Title: Nonlinear Fracture Mechanics investigation on the ductility of reinforced concrete beams

Author(s): A. CARPINTERI, M. CORRADO

Publication: IBRACON

Volume: 3

Issue: 2

Appears on pages(s): 137 148

Keywords: Nonlinear Fracture Mechanics, Reinforced concrete, Minimum reinforcement, Rotational capacity, Size effects, Codes provisions.

DOI:

Date: 6/1/2010

Abstract:
In the present paper, a numerical algorithm based on the finite element method is proposed for the prediction of the mechanical response of reinforced concrete (RC) beams under bending loading. The main novelty of such an approach is the introduction of the Overlapping Crack Model, based on nonlinear fracture mechanics concepts, to describe concrete crushing. According to this model, the concrete damage in compression is represented by means of a fictitious interpenetration. The larger is the interpenetration, the lower are the transferred forces across the damaged zone. The well-known Cohesive Crack Model in tension and an elastic-perfectly plastic stress versus crack opening displacement relationship describing the steel reinforcement behavior are also integrated into the numerical algorithm.
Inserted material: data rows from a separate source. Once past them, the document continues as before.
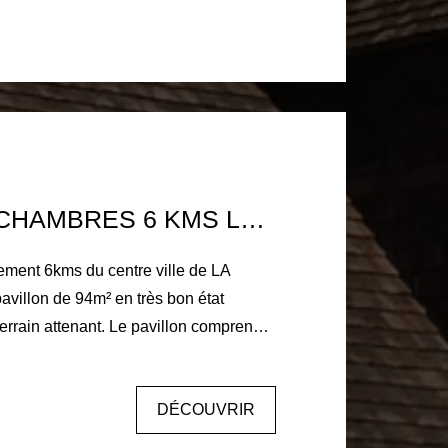
tant pour poêle Tout à l'égout Une
PAVILLON 3 CHAMBRES 6 KMS LA FERTE BERNARD 1HA DE TERRAIN
ment 6kms du centre ville de LA
llon de 94m² en très bon état
errain attenant. Le pavillon comprend
ine aménagée équipée, un salon-séjour
, une chambre, une salle d'eau. En
DÉCOUVRIR
mbres. Garage, buanderie. Menuiseries
lets roulants électrique.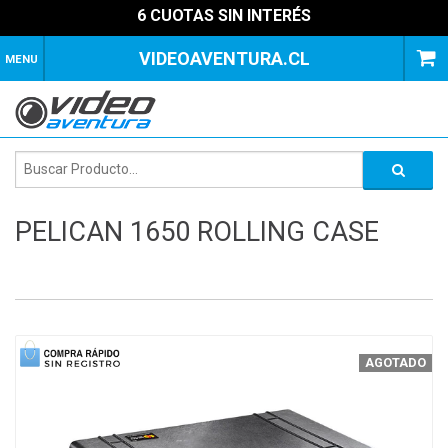
6 CUOTAS SIN INTERÉS
VIDEOAVENTURA.CL
MENU
PELICAN 1650 ROLLING CASE
1
of
2
AGOTADO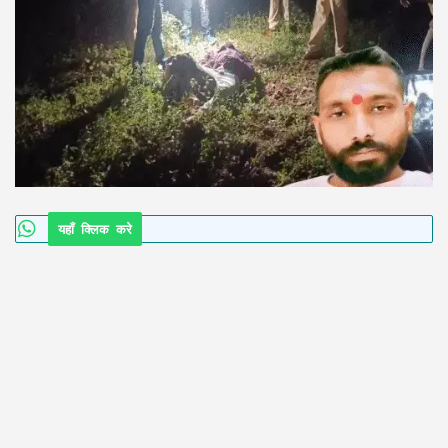
यहाँ क्लिक करे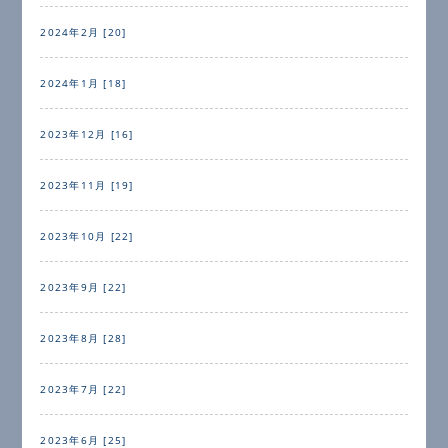
2024年2月 [20]
2024年1月 [18]
2023年12月 [16]
2023年11月 [19]
2023年10月 [22]
2023年9月 [22]
2023年8月 [28]
2023年7月 [22]
2023年6月 [25]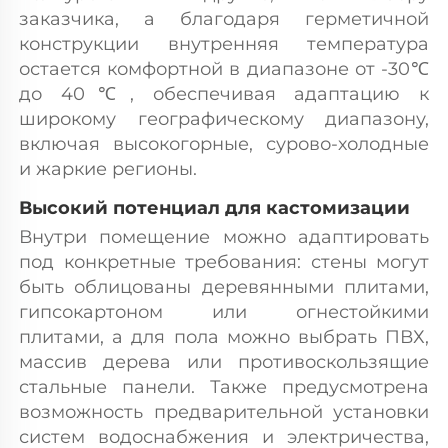
заказчика, а благодаря герметичной 
конструкции внутренняя температура 
остается комфортной в диапазоне от -30℃ 
до 40℃, обеспечивая адаптацию к 
широкому географическому диапазону, 
включая высокогорные, сурово-холодные 
и жаркие регионы. 
Высокий потенциал для кастомизации 
Внутри помещение можно адаптировать 
под конкретные требования: стены могут 
быть облицованы деревянными плитами, 
гипсокартоном или огнестойкими 
плитами, а для пола можно выбрать ПВХ, 
массив дерева или противоскользящие 
стальные панели. Также предусмотрена 
возможность предварительной установки 
систем водоснабжения и электричества, 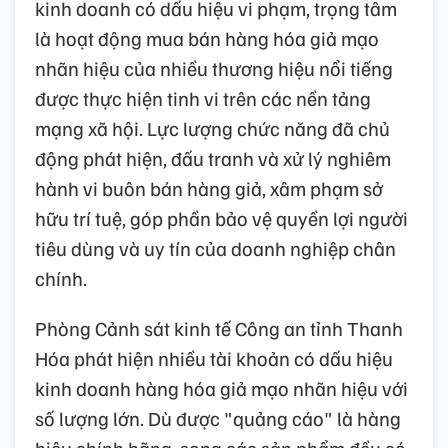
kinh doanh có dấu hiệu vi phạm, trọng tâm
là hoạt động mua bán hàng hóa giả mạo
nhãn hiệu của nhiều thương hiệu nổi tiếng
được thực hiện tinh vi trên các nền tảng
mạng xã hội. Lực lượng chức năng đã chủ
động phát hiện, đấu tranh và xử lý nghiêm
hành vi buôn bán hàng giả, xâm phạm sở
hữu trí tuệ, góp phần bảo vệ quyền lợi người
tiêu dùng và uy tín của doanh nghiệp chân
chính.
Phòng Cảnh sát kinh tế Công an tỉnh Thanh
Hóa phát hiện nhiều tài khoản có dấu hiệu
kinh doanh hàng hóa giả mạo nhãn hiệu với
số lượng lớn. Dù được "quảng cáo" là hàng
hiệu chính hãng, song các sản phẩm đều có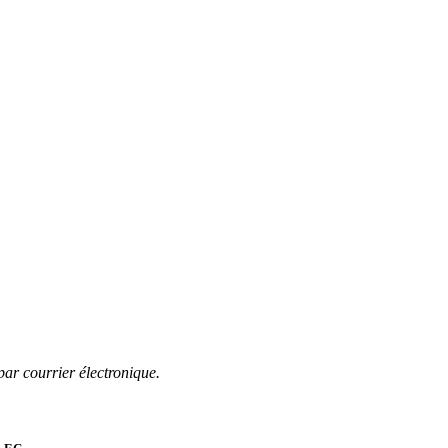
par courrier électronique.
The application of the proposed Cohesive-Overlapping Crack Model to the assessment of the minimum reinforcement amount necessary to prevent unstable tensile crack propagation and to the evaluation of the rotational capacity of plastic hinges, permits to predict the size-scale effects evidenced by several experimental programs available in the literature. According to the obtained numerical results, new practical design formulae and diagrams are proposed for the improvement of the current code provisions which usually disregard the size effects.